History

France
- Name: Vendôme
- Namesake: César de Bourbon, Duc de Vendôme
- Owner: French Royal Navy
- Builder: Laurent Hubac, in Brest Dockyard
- Laid down: 1647
- Launched: 1651
- Completed: 1654
- Out of service: 1667
- Renamed: Victorieux on 24 June 1671
- Fate: Taken to pieces in 1679

General characteristics
- Class & type: ship of the line
- Tonnage: 1,450 tons
- Length: 150 French feet
- Beam: 40 French feet
- Draught: 17½ French feet
- Depth of hold: 17½ French feet
- Decks: 3 gun decks
- Complement: 600 (later 550), +9 officers
- Armament: 72 guns:; 12 × 24-pounder long guns + 14 × 18-pounder long guns on lower deck; 14 × 18-pounder long guns + 12 × 12-pounder long guns on middle deck; 14 × 8-pounder long guns on upper deck (6 forward of and 8 aft of the unarmed midships section of this deck); 6 × 4-pounder long guns on poop (later removed);
- Armour: Timber

= French ship Vendôme (1651) =

Ship of the line of the French Navy

Vendôme was a 72-gun ship of the line of the French Royal Navy, the smallest ship to be classed as a First Rank ship in the French Navy.
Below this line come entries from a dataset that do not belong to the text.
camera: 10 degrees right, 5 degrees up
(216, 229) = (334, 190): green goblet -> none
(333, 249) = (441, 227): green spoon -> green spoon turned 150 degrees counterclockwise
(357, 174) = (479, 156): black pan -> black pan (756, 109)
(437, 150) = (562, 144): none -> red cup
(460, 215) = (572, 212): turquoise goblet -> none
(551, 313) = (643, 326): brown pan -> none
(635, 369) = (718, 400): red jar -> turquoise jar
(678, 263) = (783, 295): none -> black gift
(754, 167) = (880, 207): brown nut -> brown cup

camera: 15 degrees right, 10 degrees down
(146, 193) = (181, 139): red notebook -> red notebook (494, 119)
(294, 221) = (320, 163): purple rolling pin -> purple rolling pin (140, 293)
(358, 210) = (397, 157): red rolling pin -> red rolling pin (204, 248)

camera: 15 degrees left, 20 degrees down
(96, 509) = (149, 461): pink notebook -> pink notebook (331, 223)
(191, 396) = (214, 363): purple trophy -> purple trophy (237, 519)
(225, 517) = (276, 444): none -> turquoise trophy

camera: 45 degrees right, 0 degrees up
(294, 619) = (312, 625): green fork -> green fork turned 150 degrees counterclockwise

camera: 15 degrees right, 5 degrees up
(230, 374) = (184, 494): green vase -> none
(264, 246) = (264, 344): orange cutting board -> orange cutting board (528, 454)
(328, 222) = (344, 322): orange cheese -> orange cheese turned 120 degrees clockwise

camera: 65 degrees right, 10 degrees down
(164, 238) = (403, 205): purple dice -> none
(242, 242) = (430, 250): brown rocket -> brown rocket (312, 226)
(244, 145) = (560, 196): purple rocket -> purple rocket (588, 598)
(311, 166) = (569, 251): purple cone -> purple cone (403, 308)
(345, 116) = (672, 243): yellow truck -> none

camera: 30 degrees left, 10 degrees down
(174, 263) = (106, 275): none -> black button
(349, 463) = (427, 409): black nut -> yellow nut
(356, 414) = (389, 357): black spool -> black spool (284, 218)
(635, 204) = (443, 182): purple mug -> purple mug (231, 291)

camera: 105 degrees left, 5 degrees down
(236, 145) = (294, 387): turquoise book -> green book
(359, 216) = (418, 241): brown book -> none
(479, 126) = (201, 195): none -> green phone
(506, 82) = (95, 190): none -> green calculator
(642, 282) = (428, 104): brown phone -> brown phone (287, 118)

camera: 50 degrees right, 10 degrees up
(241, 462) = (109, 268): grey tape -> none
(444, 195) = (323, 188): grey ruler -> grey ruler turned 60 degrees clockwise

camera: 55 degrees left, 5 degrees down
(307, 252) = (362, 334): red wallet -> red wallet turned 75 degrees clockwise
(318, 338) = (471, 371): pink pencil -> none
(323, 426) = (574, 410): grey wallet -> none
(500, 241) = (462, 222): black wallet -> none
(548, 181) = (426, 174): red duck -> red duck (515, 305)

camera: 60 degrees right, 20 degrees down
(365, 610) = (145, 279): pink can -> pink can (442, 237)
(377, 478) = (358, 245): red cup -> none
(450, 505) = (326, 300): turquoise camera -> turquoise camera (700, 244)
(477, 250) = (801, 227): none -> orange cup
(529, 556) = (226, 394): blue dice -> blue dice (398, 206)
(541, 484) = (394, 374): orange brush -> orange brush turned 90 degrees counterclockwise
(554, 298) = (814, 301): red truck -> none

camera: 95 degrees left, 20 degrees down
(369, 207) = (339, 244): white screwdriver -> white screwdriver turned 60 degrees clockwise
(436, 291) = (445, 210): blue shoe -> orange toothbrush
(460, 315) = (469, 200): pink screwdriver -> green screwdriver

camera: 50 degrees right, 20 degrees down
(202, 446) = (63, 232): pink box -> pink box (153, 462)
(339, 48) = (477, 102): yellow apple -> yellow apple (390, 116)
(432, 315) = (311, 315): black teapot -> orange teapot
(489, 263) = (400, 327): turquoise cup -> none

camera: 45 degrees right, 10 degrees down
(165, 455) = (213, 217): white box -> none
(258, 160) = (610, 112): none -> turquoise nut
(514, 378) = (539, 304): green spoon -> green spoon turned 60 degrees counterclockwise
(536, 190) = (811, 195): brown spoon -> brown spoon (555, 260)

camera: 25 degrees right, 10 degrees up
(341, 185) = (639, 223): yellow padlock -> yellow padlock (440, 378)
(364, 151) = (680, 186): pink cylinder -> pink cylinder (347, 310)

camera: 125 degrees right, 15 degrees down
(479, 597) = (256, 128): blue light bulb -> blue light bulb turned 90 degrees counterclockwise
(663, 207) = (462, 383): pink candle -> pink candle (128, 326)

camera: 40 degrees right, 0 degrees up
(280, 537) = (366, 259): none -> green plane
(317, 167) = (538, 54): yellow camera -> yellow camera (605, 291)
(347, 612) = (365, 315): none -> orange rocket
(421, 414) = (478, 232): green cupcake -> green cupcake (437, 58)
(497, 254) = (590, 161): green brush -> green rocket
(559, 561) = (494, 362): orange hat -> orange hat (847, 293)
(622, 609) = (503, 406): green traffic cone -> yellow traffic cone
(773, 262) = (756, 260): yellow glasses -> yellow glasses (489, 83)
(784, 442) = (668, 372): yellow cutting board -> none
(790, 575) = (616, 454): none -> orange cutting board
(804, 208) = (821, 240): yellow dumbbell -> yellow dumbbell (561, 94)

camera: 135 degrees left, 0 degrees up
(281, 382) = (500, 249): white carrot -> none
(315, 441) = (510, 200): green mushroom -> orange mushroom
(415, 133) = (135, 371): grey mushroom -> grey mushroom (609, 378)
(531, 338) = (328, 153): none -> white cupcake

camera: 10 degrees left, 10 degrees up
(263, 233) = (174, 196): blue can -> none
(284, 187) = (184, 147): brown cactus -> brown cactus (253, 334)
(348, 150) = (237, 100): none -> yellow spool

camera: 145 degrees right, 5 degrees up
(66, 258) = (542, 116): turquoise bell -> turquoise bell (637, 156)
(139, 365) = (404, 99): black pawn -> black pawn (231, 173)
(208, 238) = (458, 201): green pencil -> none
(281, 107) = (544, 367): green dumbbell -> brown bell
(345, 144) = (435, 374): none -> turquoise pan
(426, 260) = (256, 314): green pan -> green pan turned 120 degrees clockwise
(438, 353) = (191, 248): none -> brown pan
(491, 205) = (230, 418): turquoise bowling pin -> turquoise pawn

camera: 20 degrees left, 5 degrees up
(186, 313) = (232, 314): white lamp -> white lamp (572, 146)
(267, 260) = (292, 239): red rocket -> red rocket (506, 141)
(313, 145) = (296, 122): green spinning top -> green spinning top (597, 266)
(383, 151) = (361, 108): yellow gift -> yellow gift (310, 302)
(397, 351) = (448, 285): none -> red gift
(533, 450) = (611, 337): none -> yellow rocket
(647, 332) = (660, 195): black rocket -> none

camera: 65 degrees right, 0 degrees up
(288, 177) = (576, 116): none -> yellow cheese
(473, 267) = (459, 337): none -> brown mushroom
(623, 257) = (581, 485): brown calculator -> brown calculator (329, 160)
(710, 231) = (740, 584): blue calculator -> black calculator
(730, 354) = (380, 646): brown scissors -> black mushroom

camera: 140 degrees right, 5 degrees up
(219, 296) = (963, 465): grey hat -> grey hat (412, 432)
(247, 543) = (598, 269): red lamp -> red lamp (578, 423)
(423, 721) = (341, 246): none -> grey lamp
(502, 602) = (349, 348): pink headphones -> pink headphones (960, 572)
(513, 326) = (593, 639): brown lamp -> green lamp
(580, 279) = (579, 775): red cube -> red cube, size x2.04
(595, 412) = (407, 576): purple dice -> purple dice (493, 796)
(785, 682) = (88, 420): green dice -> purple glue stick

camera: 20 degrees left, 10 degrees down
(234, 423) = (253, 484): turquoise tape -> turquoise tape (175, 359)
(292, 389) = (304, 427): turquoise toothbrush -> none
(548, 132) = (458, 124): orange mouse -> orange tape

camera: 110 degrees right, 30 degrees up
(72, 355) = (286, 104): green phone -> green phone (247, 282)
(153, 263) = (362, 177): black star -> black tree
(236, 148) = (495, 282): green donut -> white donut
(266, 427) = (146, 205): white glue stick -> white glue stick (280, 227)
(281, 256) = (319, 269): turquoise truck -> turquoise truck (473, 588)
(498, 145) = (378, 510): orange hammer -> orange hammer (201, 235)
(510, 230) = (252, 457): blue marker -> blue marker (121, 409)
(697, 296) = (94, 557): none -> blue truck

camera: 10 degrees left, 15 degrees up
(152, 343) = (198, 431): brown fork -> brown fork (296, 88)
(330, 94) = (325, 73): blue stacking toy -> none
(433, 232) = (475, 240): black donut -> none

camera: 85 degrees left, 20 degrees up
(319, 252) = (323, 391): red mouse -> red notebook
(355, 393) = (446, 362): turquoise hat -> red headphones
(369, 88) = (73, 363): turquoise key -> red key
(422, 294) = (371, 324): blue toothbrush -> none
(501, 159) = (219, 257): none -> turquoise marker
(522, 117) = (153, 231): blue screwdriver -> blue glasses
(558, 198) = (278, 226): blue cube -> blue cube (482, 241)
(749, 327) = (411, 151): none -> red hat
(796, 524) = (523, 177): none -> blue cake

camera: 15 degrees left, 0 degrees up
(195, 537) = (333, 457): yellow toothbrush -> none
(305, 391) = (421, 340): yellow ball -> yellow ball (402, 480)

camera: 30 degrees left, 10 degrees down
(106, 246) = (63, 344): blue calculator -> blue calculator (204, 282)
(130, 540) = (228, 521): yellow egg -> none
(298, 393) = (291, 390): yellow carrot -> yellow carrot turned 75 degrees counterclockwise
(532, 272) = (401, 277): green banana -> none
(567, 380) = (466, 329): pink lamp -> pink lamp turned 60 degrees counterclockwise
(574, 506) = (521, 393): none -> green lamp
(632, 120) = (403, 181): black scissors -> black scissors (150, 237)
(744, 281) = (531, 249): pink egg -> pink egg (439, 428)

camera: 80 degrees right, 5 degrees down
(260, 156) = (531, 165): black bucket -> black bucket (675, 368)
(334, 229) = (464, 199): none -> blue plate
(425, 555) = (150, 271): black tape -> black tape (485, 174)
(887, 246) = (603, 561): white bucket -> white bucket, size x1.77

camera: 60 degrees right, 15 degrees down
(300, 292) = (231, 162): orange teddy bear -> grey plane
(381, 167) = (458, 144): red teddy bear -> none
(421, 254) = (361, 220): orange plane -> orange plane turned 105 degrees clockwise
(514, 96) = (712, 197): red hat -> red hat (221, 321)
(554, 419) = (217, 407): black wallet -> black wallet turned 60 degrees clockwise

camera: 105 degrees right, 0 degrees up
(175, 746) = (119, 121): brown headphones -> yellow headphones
She was built at Brest Dockyard, designed and constructed by Laurent Hubac. She was nominally a three-decker, but in practice the upper deck was divided into armed sections aft and forward of the unarmed waist, making the upper deck equivalent to a quarterdeck and forecastle.

== Service history ==
Vendôme was commissioned in March 1665, began reconstruction at Brest Dockyard in August 1665, and became the flagship of the Ponant (Atlantic) Fleet under chef d'escadre Abraham Duquesne on 29 April 1666.

== Disposal ==
Her name was technically altered to Victorieux on 24 June 1671, but this was not put into practice as she was condemned on 17 July 1671 and she became a careening hulk at Brest until condemned in 1679.